__DATA SHOWN__.
□ □ □

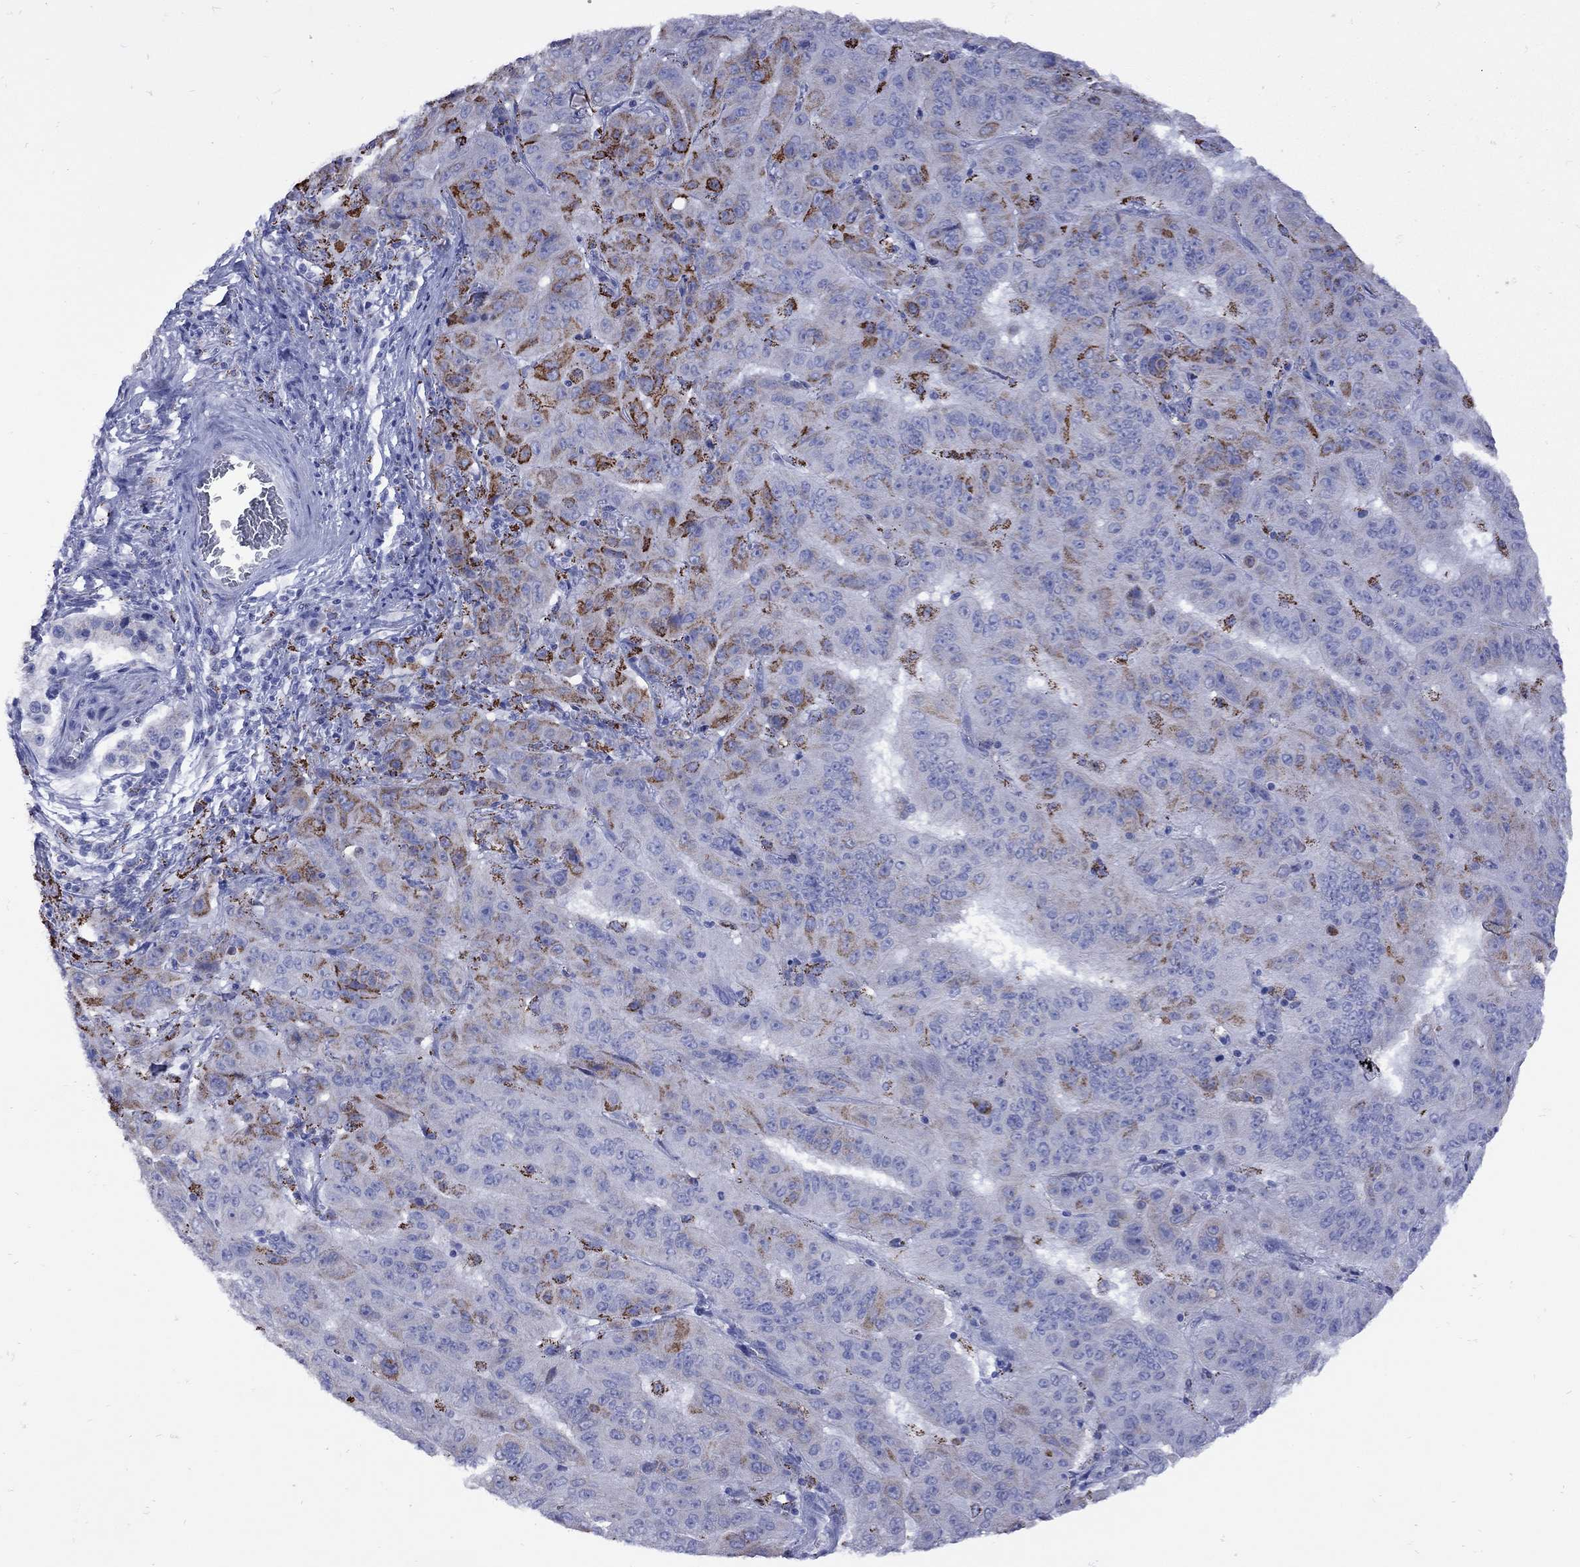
{"staining": {"intensity": "strong", "quantity": "<25%", "location": "cytoplasmic/membranous"}, "tissue": "pancreatic cancer", "cell_type": "Tumor cells", "image_type": "cancer", "snomed": [{"axis": "morphology", "description": "Adenocarcinoma, NOS"}, {"axis": "topography", "description": "Pancreas"}], "caption": "Brown immunohistochemical staining in pancreatic cancer (adenocarcinoma) reveals strong cytoplasmic/membranous staining in approximately <25% of tumor cells. (Stains: DAB (3,3'-diaminobenzidine) in brown, nuclei in blue, Microscopy: brightfield microscopy at high magnification).", "gene": "SESTD1", "patient": {"sex": "male", "age": 63}}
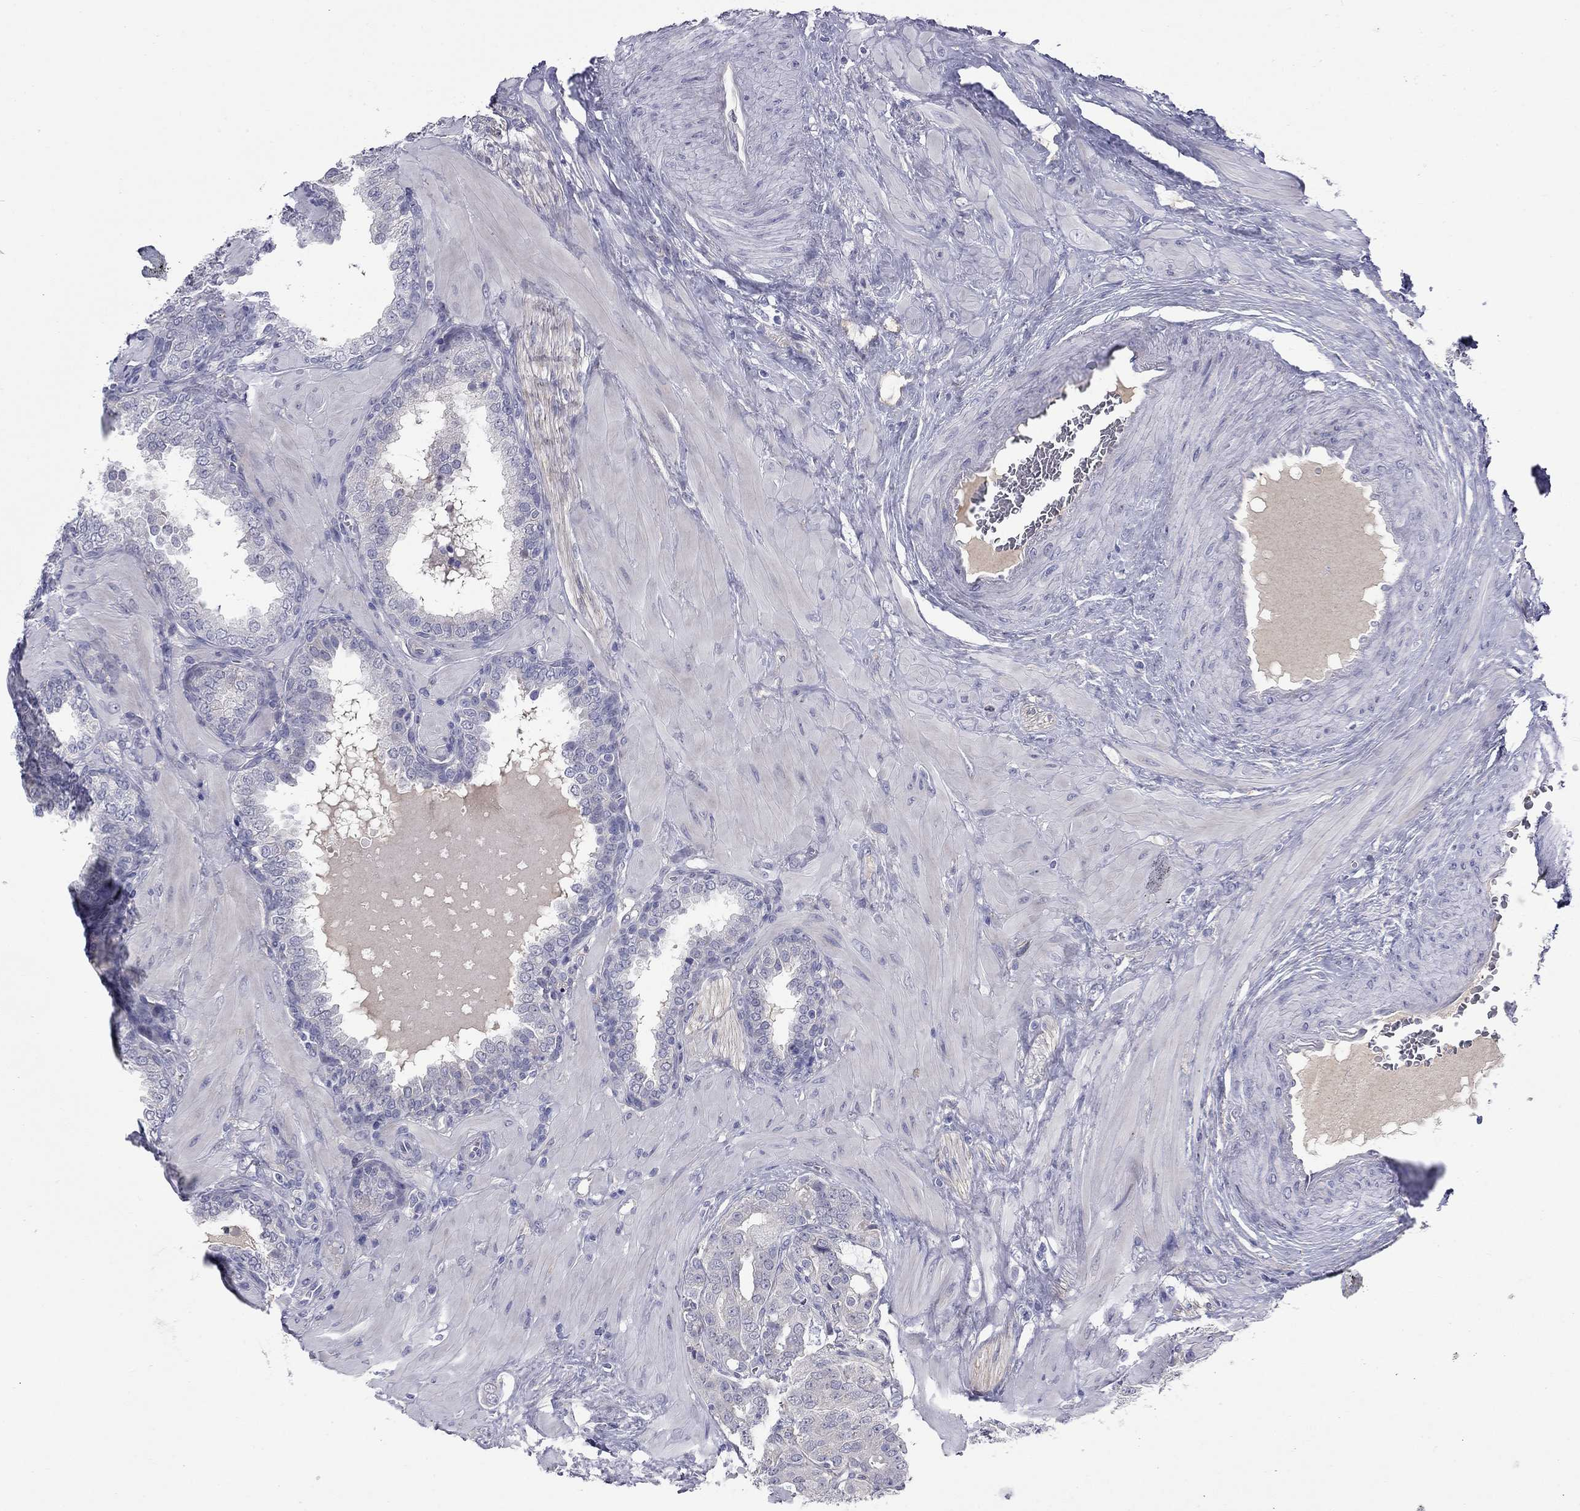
{"staining": {"intensity": "negative", "quantity": "none", "location": "none"}, "tissue": "prostate cancer", "cell_type": "Tumor cells", "image_type": "cancer", "snomed": [{"axis": "morphology", "description": "Adenocarcinoma, NOS"}, {"axis": "topography", "description": "Prostate"}], "caption": "Tumor cells show no significant staining in prostate adenocarcinoma. (DAB (3,3'-diaminobenzidine) immunohistochemistry visualized using brightfield microscopy, high magnification).", "gene": "UNC119B", "patient": {"sex": "male", "age": 57}}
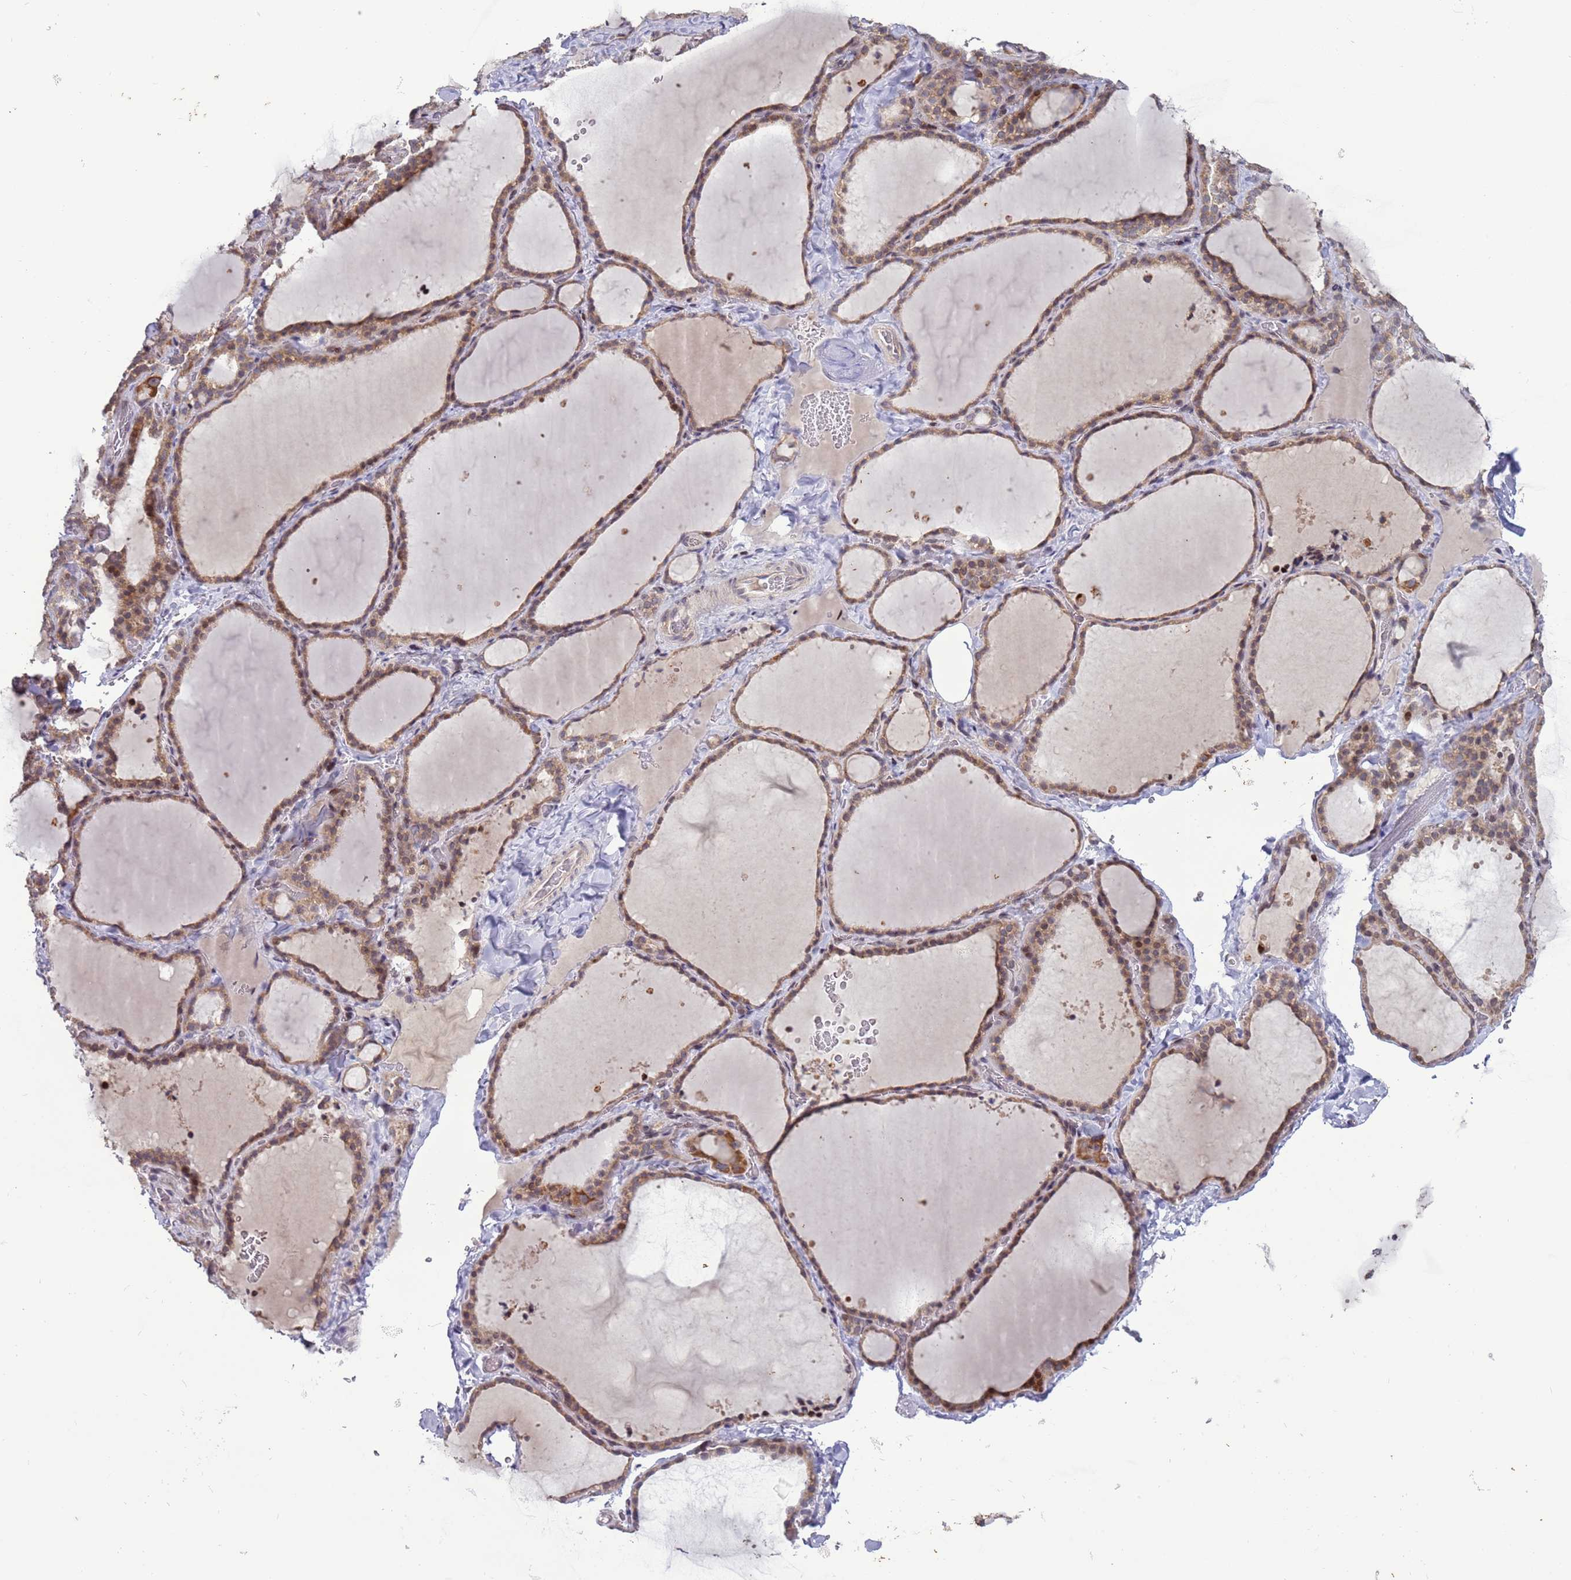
{"staining": {"intensity": "moderate", "quantity": ">75%", "location": "cytoplasmic/membranous,nuclear"}, "tissue": "thyroid gland", "cell_type": "Glandular cells", "image_type": "normal", "snomed": [{"axis": "morphology", "description": "Normal tissue, NOS"}, {"axis": "topography", "description": "Thyroid gland"}], "caption": "This photomicrograph reveals unremarkable thyroid gland stained with IHC to label a protein in brown. The cytoplasmic/membranous,nuclear of glandular cells show moderate positivity for the protein. Nuclei are counter-stained blue.", "gene": "RCOR2", "patient": {"sex": "female", "age": 22}}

□ □ □

Only the lines from the line containing "cells show no" through the end of the material should be retyped, exactly and in full, with no pictures.

{"staining": {"intensity": "negative", "quantity": "none", "location": "none"}, "tissue": "prostate cancer", "cell_type": "Tumor cells", "image_type": "cancer", "snomed": [{"axis": "morphology", "description": "Adenocarcinoma, NOS"}, {"axis": "topography", "description": "Prostate"}], "caption": "Tumor cells show no significant staining in prostate adenocarcinoma. (DAB (3,3'-diaminobenzidine) immunohistochemistry visualized using brightfield microscopy, high magnification).", "gene": "UNC119B", "patient": {"sex": "male", "age": 57}}
{"staining": {"intensity": "moderate", "quantity": ">75%", "location": "cytoplasmic/membranous,nuclear"}, "tissue": "thyroid gland", "cell_type": "Glandular cells", "image_type": "normal", "snomed": [{"axis": "morphology", "description": "Normal tissue, NOS"}, {"axis": "topography", "description": "Thyroid gland"}], "caption": "This photomicrograph reveals unremarkable thyroid gland stained with IHC to label a protein in brown. The cytoplasmic/membranous,nuclear of glandular cells show moderate positivity for the protein. Nuclei are counter-stained blue.", "gene": "RCOR2", "patient": {"sex": "female", "age": 22}}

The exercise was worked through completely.